**Problem requirements:** When you write out the listing, keep every character and omit the pictures.

== Given information ==

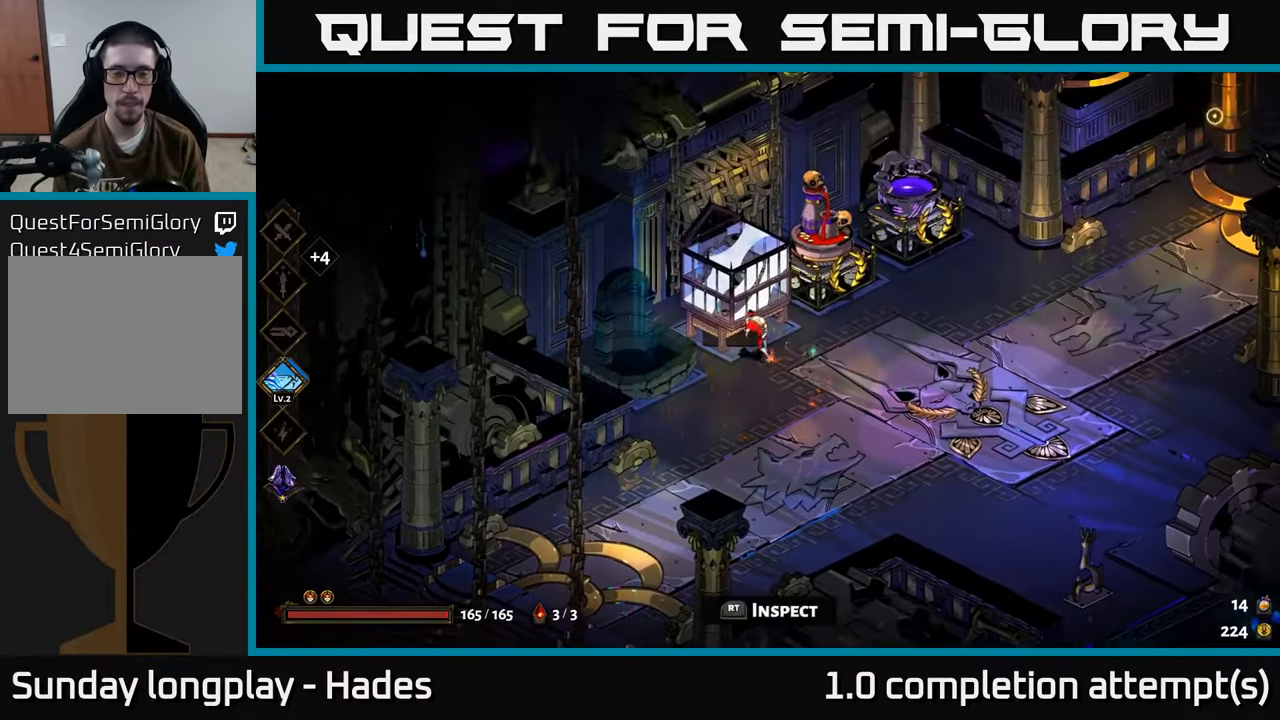
{"buttons": [], "left_stick": "center", "events": [[33, "R2", "up"]]}
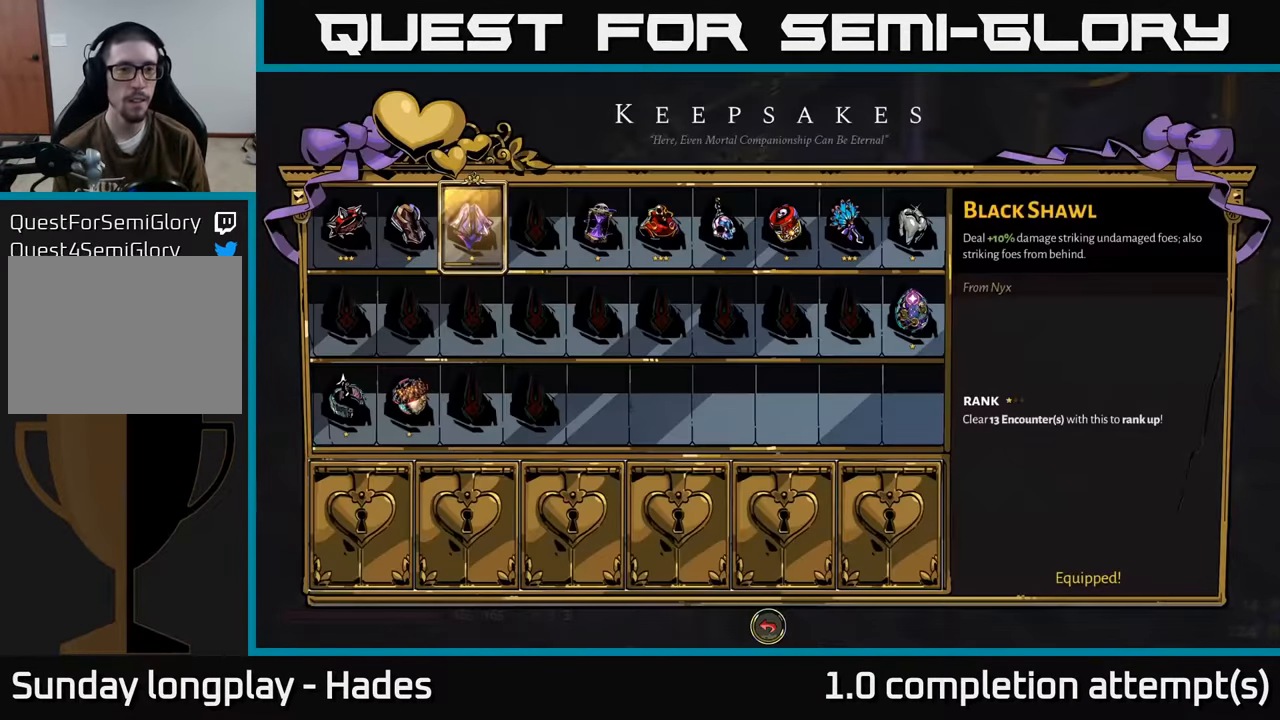
{"buttons": [], "left_stick": "center", "events": []}
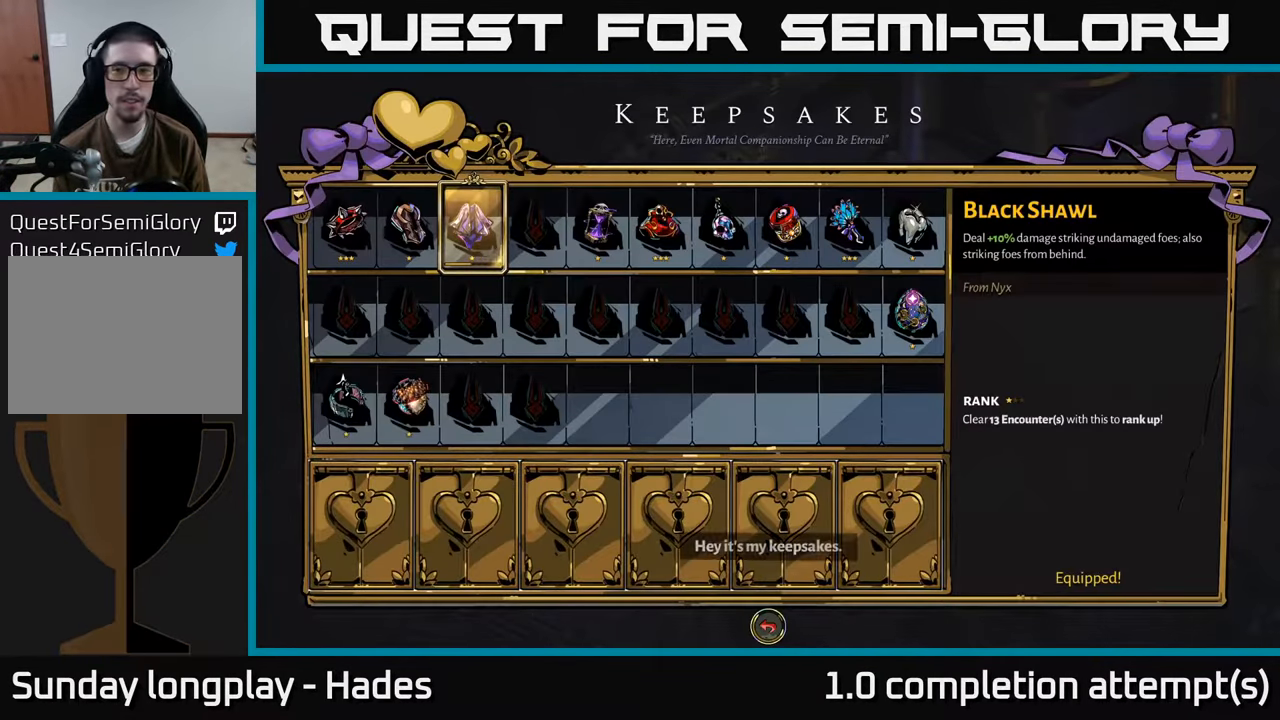
{"buttons": [], "left_stick": "center", "events": []}
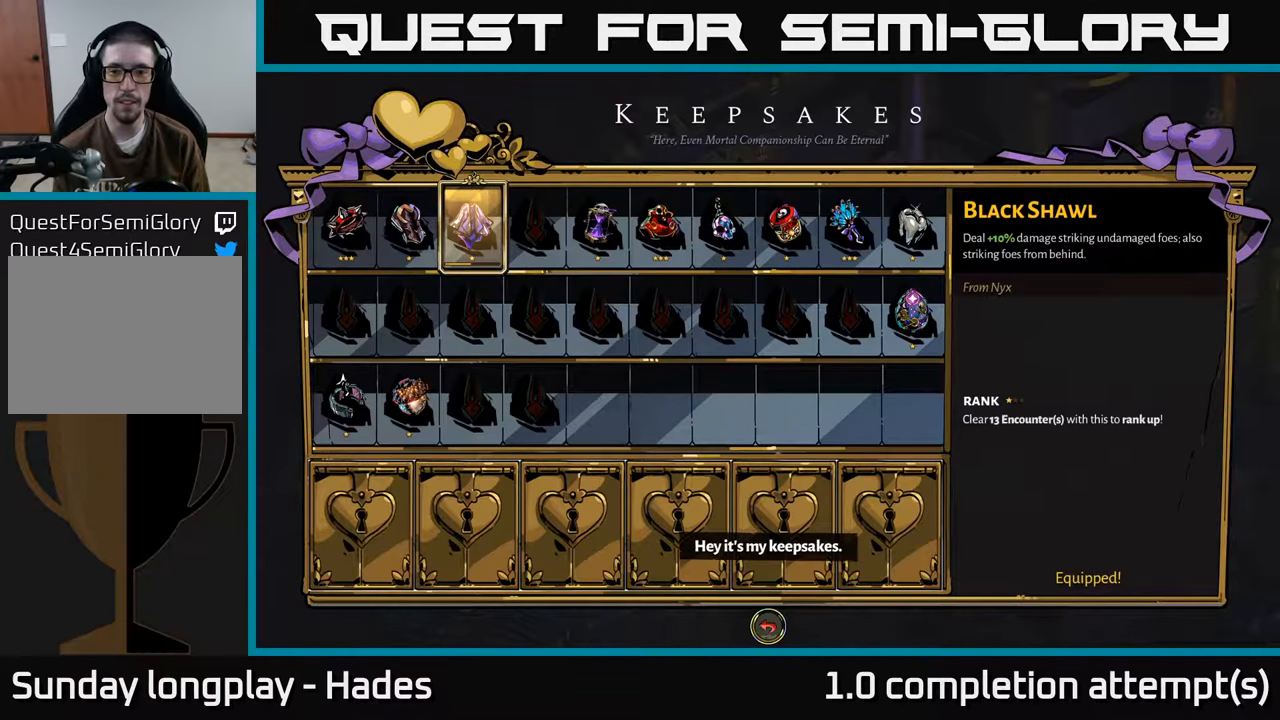
{"buttons": [], "left_stick": "center", "events": []}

===

**Response to this exercise:**
{"buttons": [], "left_stick": "center", "events": [[33, "R2", "up"]]}
{"buttons": [], "left_stick": "center", "events": []}
{"buttons": [], "left_stick": "center", "events": []}
{"buttons": [], "left_stick": "center", "events": []}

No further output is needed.